**About this task:** Having read the records, set them all down exactly as they appear.

**Provided records:**
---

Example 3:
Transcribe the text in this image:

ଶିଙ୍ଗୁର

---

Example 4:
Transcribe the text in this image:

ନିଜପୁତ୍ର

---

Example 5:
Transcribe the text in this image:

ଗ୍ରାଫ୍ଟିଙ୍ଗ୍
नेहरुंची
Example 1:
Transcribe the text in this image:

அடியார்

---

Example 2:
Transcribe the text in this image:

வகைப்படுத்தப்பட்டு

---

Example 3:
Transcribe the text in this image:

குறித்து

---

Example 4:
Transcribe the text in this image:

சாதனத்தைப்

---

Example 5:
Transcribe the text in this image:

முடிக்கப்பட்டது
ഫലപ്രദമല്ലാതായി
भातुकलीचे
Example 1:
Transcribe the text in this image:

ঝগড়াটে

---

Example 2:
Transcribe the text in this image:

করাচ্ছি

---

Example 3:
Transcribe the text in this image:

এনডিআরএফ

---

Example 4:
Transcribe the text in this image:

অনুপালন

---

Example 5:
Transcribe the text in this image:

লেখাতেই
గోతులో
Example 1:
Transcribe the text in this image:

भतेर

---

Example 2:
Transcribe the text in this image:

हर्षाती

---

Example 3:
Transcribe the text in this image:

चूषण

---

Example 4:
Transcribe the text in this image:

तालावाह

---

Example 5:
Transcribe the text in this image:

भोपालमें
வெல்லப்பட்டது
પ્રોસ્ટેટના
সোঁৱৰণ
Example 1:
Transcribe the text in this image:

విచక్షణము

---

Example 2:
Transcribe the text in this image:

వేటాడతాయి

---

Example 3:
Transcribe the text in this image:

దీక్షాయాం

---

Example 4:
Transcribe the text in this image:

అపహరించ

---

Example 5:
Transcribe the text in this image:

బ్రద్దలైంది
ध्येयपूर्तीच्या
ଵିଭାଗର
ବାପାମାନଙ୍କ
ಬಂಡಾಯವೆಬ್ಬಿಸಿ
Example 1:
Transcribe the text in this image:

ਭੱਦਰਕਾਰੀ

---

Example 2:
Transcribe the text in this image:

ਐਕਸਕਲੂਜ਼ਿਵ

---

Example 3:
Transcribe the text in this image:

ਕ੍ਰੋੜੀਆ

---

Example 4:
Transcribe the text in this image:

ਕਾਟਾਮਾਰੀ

**Reply to the exercise:**
---

Example 3:
Transcribe the text in this image:

ଶିଙ୍ଗୁର

---

Example 4:
Transcribe the text in this image:

ନିଜପୁତ୍ର

---

Example 5:
Transcribe the text in this image:

ଗ୍ରାଫ୍ଟିଙ୍ଗ୍
नेहरुंची
Example 1:
Transcribe the text in this image:

அடியார்

---

Example 2:
Transcribe the text in this image:

வகைப்படுத்தப்பட்டு

---

Example 3:
Transcribe the text in this image:

குறித்து

---

Example 4:
Transcribe the text in this image:

சாதனத்தைப்

---

Example 5:
Transcribe the text in this image:

முடிக்கப்பட்டது
ഫലപ്രദമല്ലാതായി
भातुकलीचे
Example 1:
Transcribe the text in this image:

ঝগড়াটে

---

Example 2:
Transcribe the text in this image:

করাচ্ছি

---

Example 3:
Transcribe the text in this image:

এনডিআরএফ

---

Example 4:
Transcribe the text in this image:

অনুপালন

---

Example 5:
Transcribe the text in this image:

লেখাতেই
గోతులో
Example 1:
Transcribe the text in this image:

भतेर

---

Example 2:
Transcribe the text in this image:

हर्षाती

---

Example 3:
Transcribe the text in this image:

चूषण

---

Example 4:
Transcribe the text in this image:

तालावाह

---

Example 5:
Transcribe the text in this image:

भोपालमें
வெல்லப்பட்டது
પ્રોસ્ટેટના
সোঁৱৰণ
Example 1:
Transcribe the text in this image:

విచక్షణము

---

Example 2:
Transcribe the text in this image:

వేటాడతాయి

---

Example 3:
Transcribe the text in this image:

దీక్షాయాం

---

Example 4:
Transcribe the text in this image:

అపహరించ

---

Example 5:
Transcribe the text in this image:

బ్రద్దలైంది
ध्येयपूर्तीच्या
ଵିଭାଗର
ବାପାମାନଙ୍କ
ಬಂಡಾಯವೆಬ್ಬಿಸಿ
Example 1:
Transcribe the text in this image:

ਭੱਦਰਕਾਰੀ

---

Example 2:
Transcribe the text in this image:

ਐਕਸਕਲੂਜ਼ਿਵ

---

Example 3:
Transcribe the text in this image:

ਕ੍ਰੋੜੀਆ

---

Example 4:
Transcribe the text in this image:

ਕਾਟਾਮਾਰੀ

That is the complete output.